SHORT EXERCISE A: According to the model card below, what model was the adapter fine-tuned from?

PASSAGE GIVEN:
<<<<

Model Card for thuanan/Llama-3.2-1B-Instruct-mathqa-lora

LoRA adapter for math instruction following, fine-tuned from Llama 3.2 1B Instruct 4-bit.

Model Details

Model Description

This model is a PEFT/LoRA adapter trained for math problem solving style responses with step-by-step reasoning and concise final answers. It was trained using Unsloth + TRL SFT workflow and pushed to the Hugging Face Hub.

  • Developed by: ThuanNaN / project contributors
  • Funded by [optional]: [More Information Needed]
  • Shared by [optional]: thuanan
  • Model type: Causal language model adapter (LoRA) for instruction-following generation
  • Language(s) (NLP): English
  • License: [More Information Needed]
  • Finetuned from model [optional]: unsloth/Llama-3.2-1B-Instruct-bnb-4bit

Model Sources [optional]

Uses

Direct Use

  • Math question answering in chat-style assistants
  • Educational reasoning-style responses for math instructions

Downstream Use [optional]

  • Can be mounted as an adapter in vLLM/Transformers serving stacks
  • Can be integrated into tutoring or evaluation workflows with output verification

Out-of-Scope Use

  • High-stakes decision-making where mathematically incorrect outputs can cause harm
  • Automated grading/assessment without human review
  • Domains requiring formal symbolic guarantees

Bias, Risks, and Limitations

  • The model can still produce arithmetic and reasoning errors.

>>>>

AVAILABLE DATA:

<<<<

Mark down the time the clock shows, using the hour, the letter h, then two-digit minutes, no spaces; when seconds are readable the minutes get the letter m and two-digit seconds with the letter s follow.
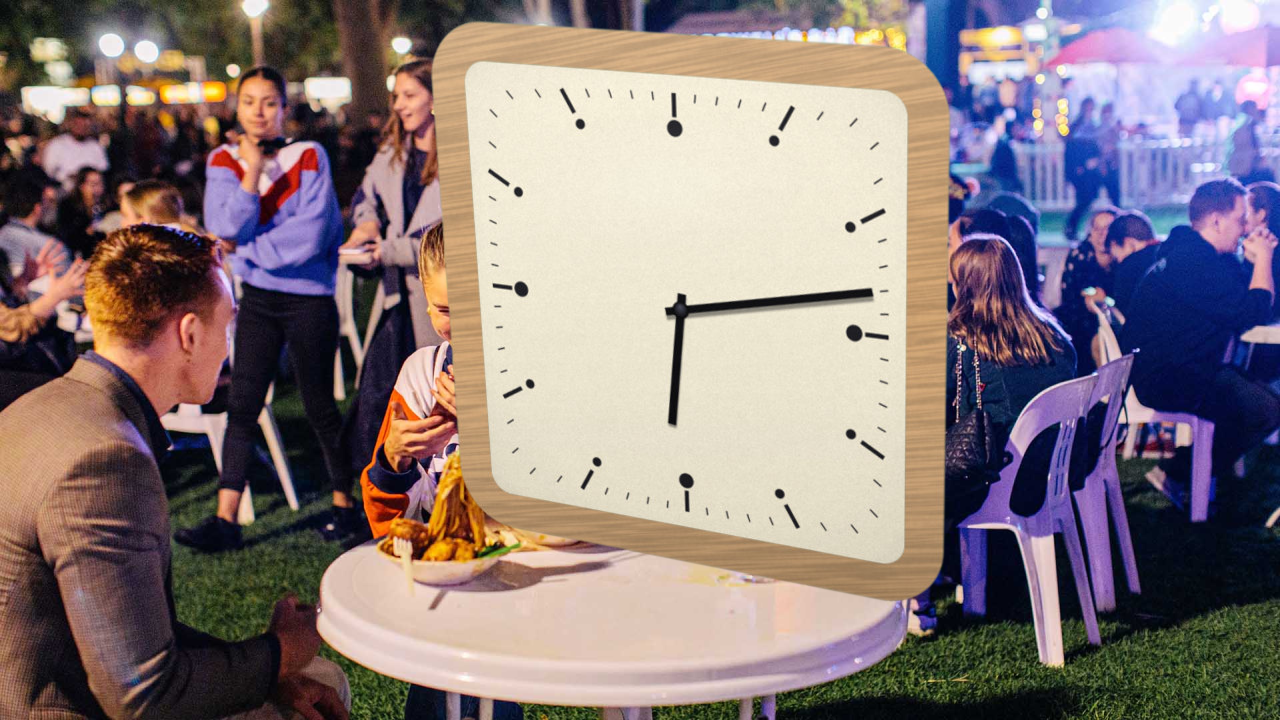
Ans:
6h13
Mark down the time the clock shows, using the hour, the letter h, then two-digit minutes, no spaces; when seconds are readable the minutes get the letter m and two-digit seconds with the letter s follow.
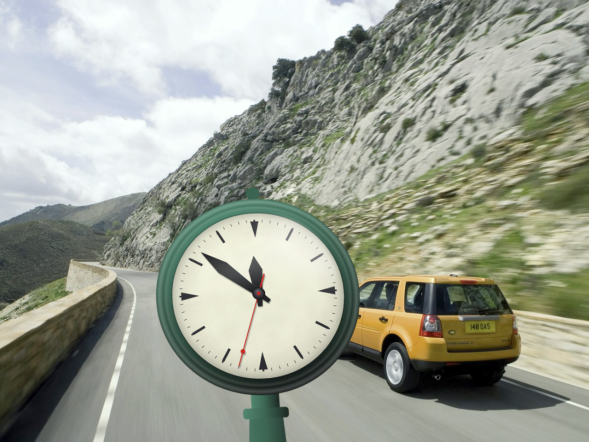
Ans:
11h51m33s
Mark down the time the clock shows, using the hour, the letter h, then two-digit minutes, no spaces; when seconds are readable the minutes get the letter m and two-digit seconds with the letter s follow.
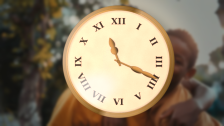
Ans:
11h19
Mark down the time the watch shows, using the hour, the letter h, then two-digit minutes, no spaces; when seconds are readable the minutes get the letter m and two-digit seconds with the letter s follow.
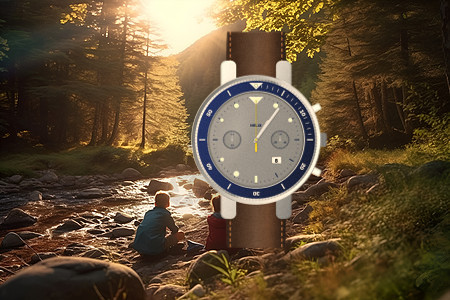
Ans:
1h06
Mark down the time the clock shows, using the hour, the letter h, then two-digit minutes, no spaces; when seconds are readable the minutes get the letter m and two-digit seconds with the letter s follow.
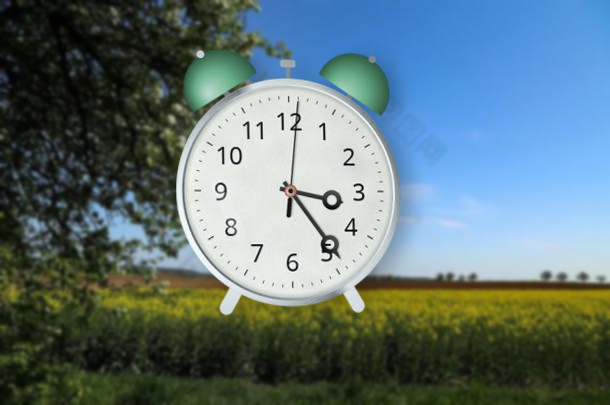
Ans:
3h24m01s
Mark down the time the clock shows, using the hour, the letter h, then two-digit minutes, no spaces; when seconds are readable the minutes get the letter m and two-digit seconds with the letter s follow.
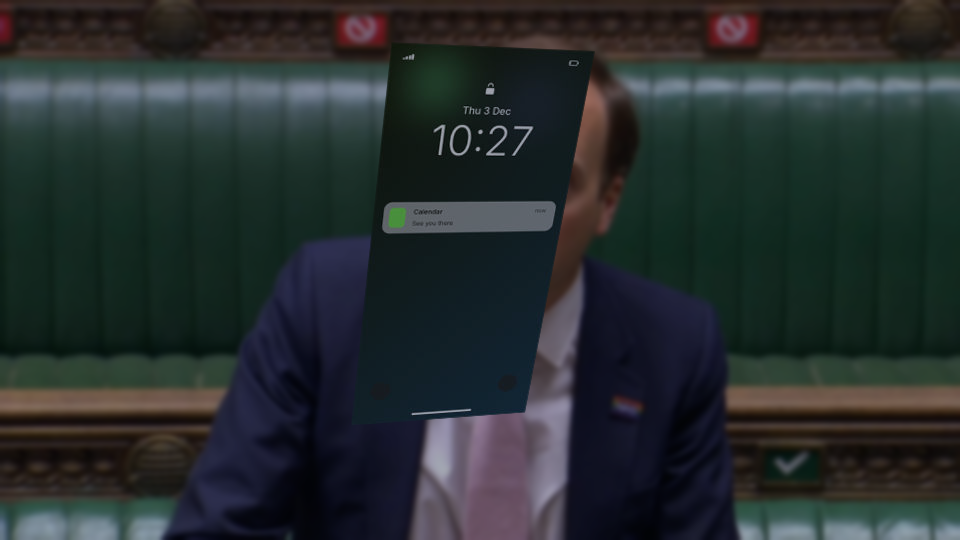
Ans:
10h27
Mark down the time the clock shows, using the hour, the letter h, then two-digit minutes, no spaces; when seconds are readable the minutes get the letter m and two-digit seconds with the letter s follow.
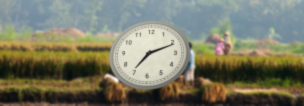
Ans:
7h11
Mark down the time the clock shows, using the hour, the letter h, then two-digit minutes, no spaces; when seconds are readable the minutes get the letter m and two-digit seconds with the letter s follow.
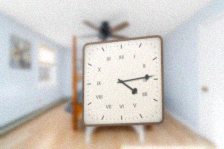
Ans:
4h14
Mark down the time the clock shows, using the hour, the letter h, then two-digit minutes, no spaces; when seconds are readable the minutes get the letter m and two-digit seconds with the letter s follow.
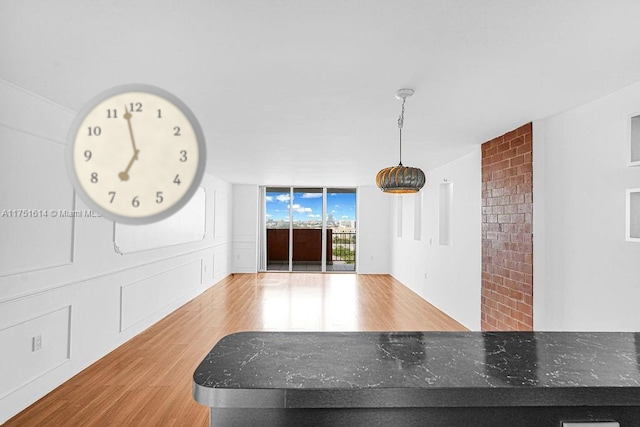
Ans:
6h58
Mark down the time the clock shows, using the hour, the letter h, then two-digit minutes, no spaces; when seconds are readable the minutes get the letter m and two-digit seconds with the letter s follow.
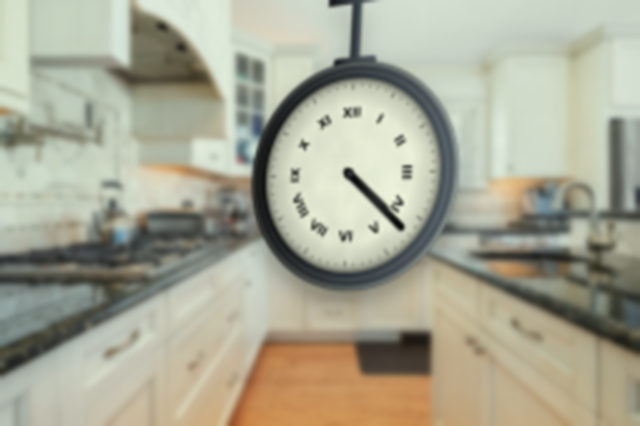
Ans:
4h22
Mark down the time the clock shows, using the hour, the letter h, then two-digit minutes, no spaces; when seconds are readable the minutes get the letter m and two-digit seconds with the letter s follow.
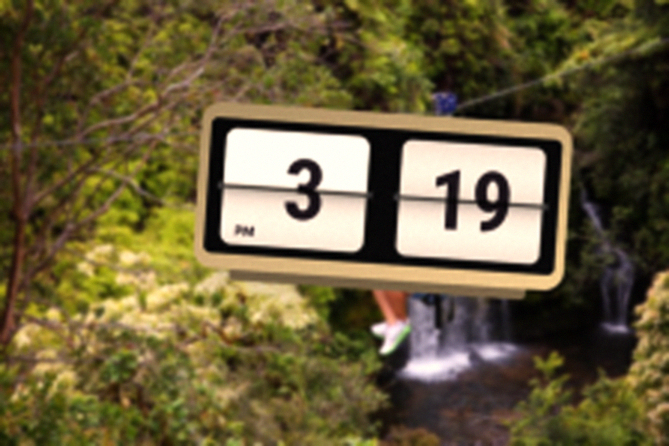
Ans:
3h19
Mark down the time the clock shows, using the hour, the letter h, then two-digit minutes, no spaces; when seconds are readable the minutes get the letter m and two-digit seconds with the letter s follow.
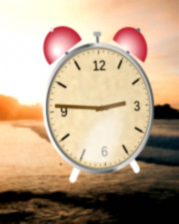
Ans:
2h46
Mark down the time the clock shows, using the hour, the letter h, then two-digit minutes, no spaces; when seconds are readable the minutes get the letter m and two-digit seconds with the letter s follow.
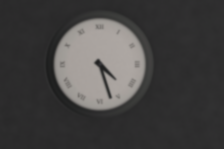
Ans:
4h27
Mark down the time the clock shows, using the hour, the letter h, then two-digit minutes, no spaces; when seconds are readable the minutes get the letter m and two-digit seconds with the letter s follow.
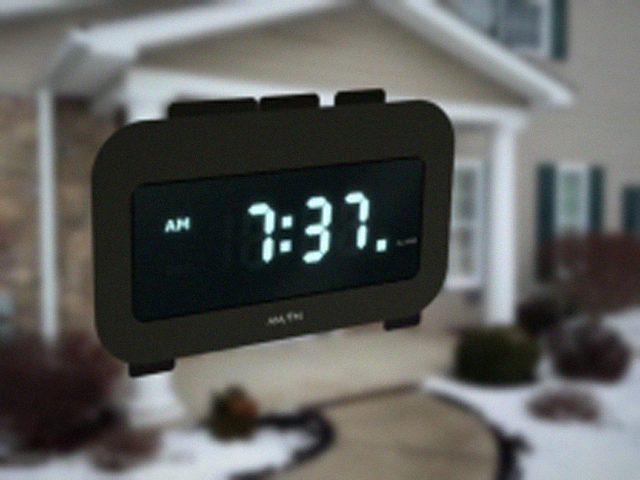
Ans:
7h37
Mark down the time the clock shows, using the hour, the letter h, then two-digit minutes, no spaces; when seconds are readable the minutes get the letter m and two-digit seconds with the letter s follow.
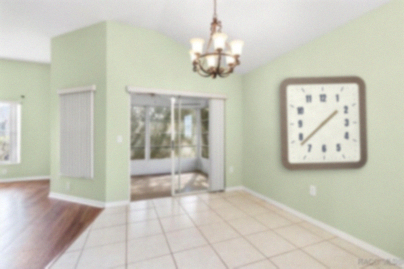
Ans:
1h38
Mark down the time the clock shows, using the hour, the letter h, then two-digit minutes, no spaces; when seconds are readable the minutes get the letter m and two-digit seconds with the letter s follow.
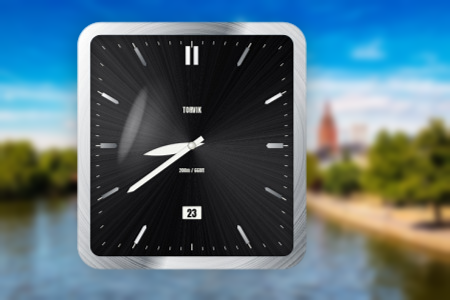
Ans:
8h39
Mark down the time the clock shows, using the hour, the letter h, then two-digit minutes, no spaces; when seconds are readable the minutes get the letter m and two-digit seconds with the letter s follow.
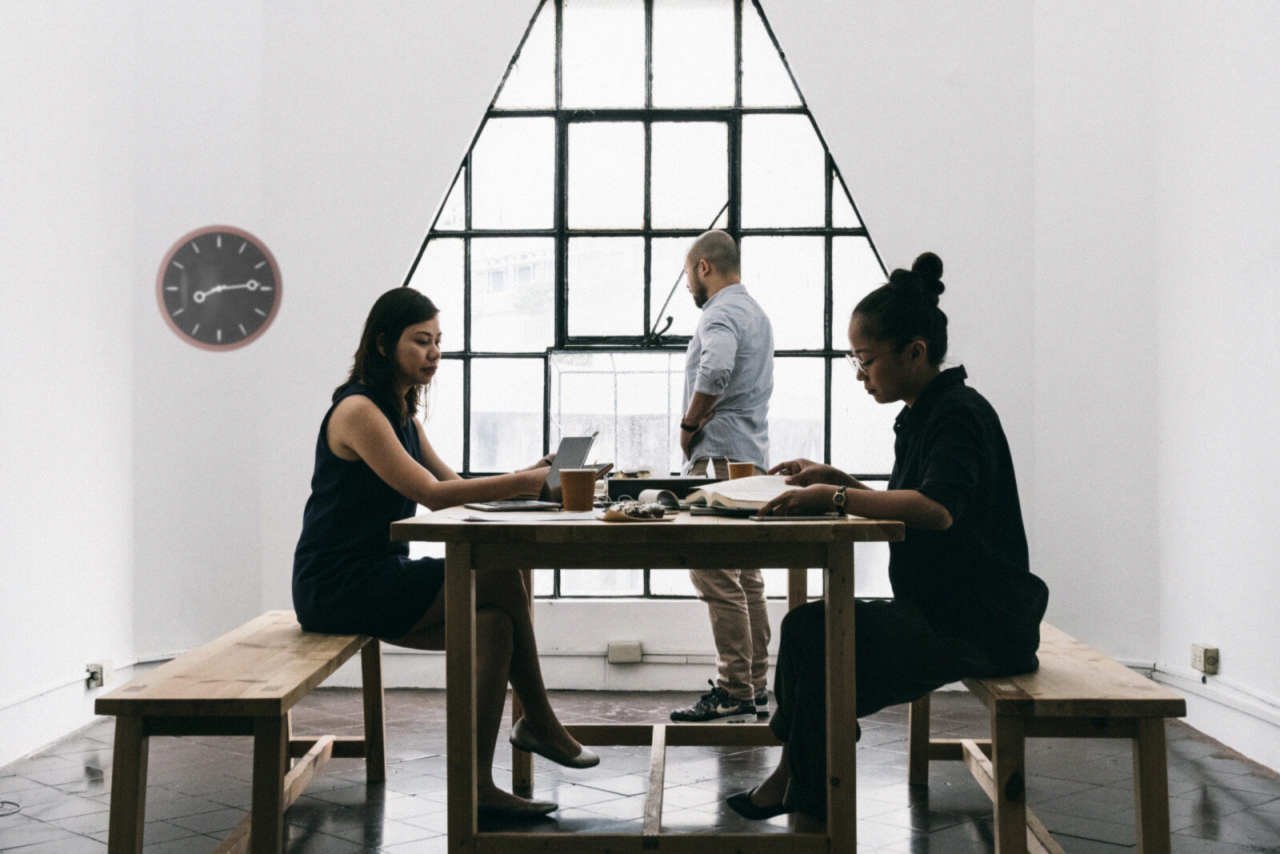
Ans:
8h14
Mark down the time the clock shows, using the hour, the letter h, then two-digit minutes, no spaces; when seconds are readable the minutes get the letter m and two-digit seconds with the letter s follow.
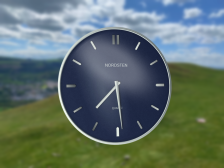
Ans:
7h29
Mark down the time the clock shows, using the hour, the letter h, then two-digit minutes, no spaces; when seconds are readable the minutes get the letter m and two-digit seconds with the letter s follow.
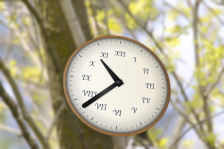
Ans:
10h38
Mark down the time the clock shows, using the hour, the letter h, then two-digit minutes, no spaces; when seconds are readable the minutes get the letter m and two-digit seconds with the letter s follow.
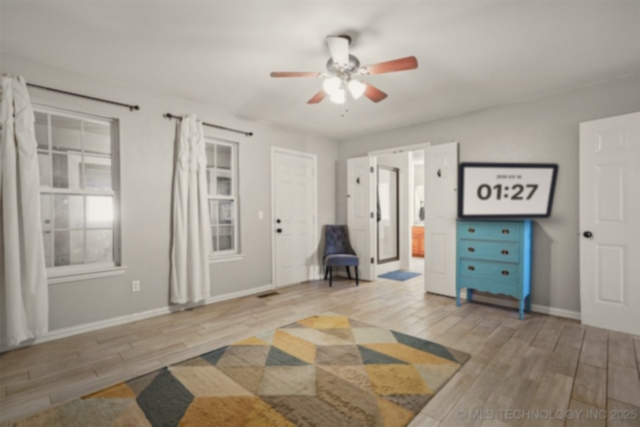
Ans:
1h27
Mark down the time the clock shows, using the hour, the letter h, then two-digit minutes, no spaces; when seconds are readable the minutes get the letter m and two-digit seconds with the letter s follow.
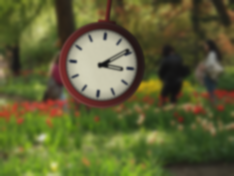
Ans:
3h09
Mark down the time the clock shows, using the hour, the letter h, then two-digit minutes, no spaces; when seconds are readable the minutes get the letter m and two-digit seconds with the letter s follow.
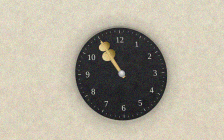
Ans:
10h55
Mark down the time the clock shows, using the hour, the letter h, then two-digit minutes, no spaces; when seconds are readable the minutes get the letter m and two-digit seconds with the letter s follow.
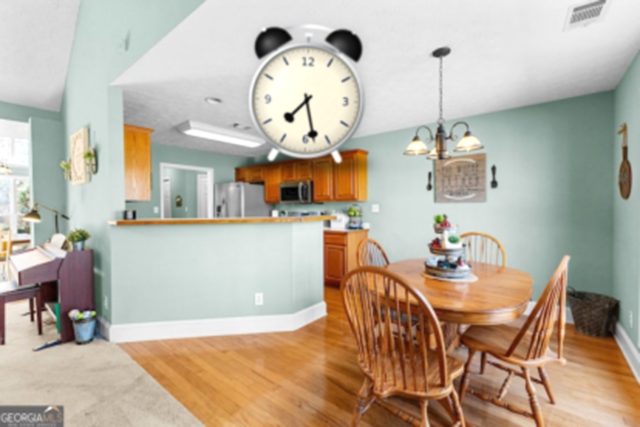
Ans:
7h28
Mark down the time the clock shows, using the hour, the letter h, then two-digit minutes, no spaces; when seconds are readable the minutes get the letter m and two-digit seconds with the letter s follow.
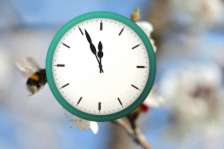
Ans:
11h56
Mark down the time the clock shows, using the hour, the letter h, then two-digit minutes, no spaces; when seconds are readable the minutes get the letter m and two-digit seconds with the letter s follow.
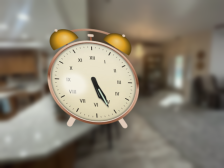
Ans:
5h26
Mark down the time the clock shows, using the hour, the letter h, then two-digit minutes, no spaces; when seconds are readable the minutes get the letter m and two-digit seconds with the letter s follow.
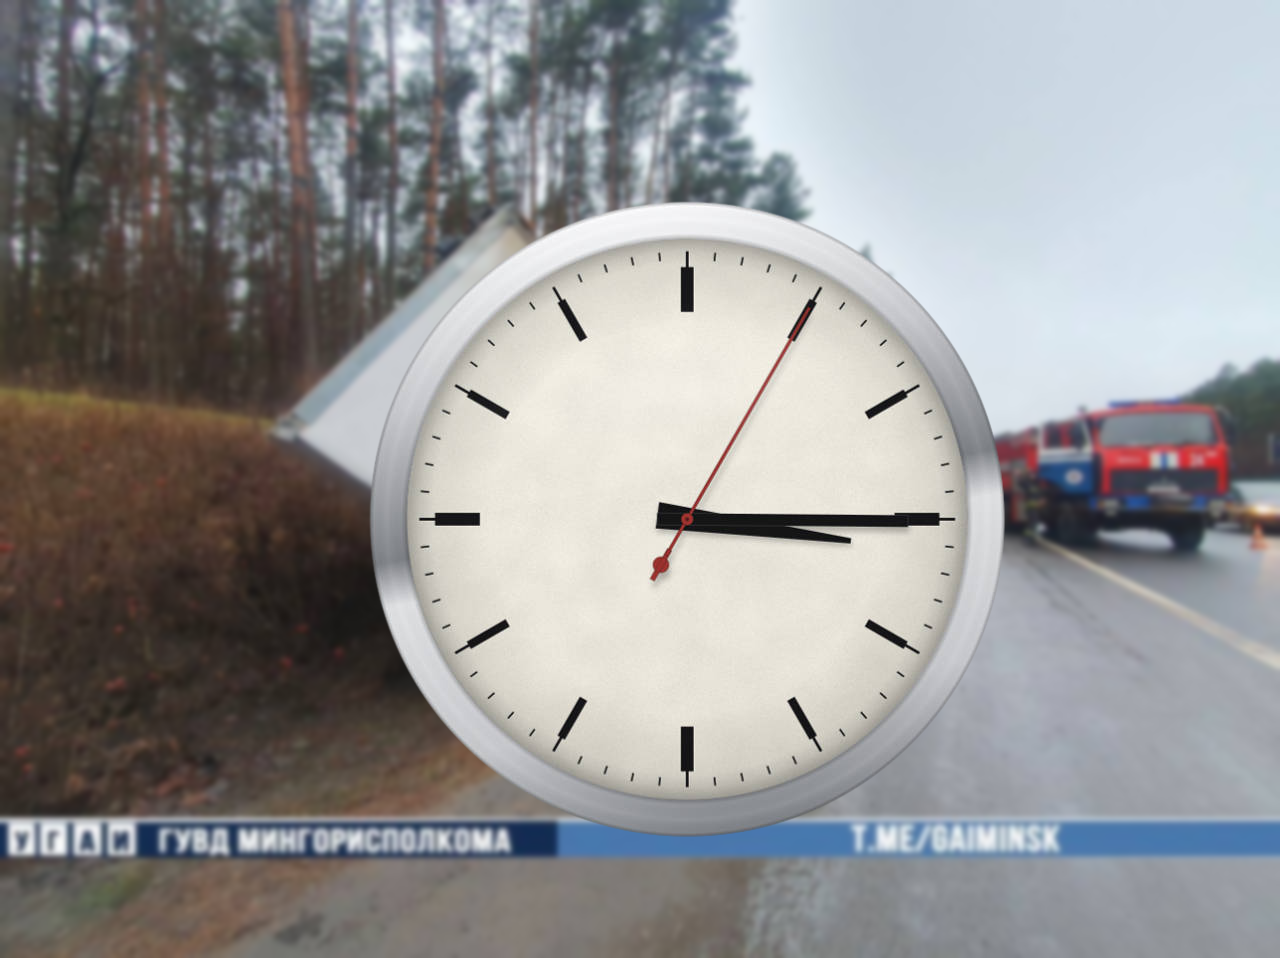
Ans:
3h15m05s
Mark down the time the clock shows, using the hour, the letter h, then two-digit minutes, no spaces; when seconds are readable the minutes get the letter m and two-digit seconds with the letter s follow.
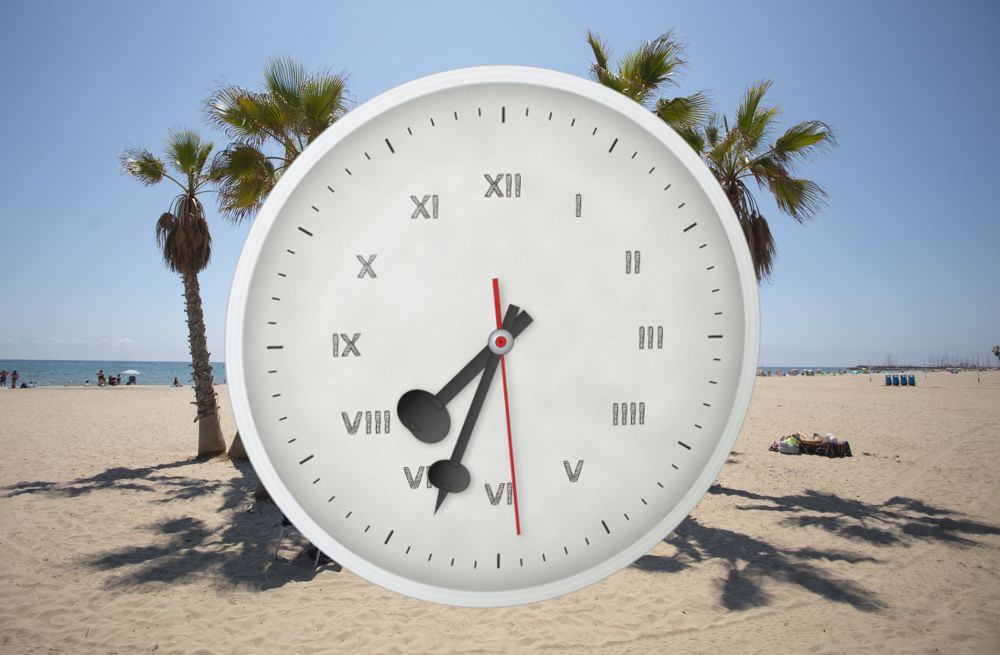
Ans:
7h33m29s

>>>>

SHORT EXERCISE B: Pull out every line of the listing above that contains the word "watch". Case counts.

WORKED SOLUTION A: unsloth/Llama-3.2-1B-Instruct-bnb-4bit

WORKED SOLUTION B:
Mark down the time the watch shows, using the hour, the letter h, then two-digit minutes, no spaces; when seconds are readable the minutes get the letter m and two-digit seconds with the letter s follow.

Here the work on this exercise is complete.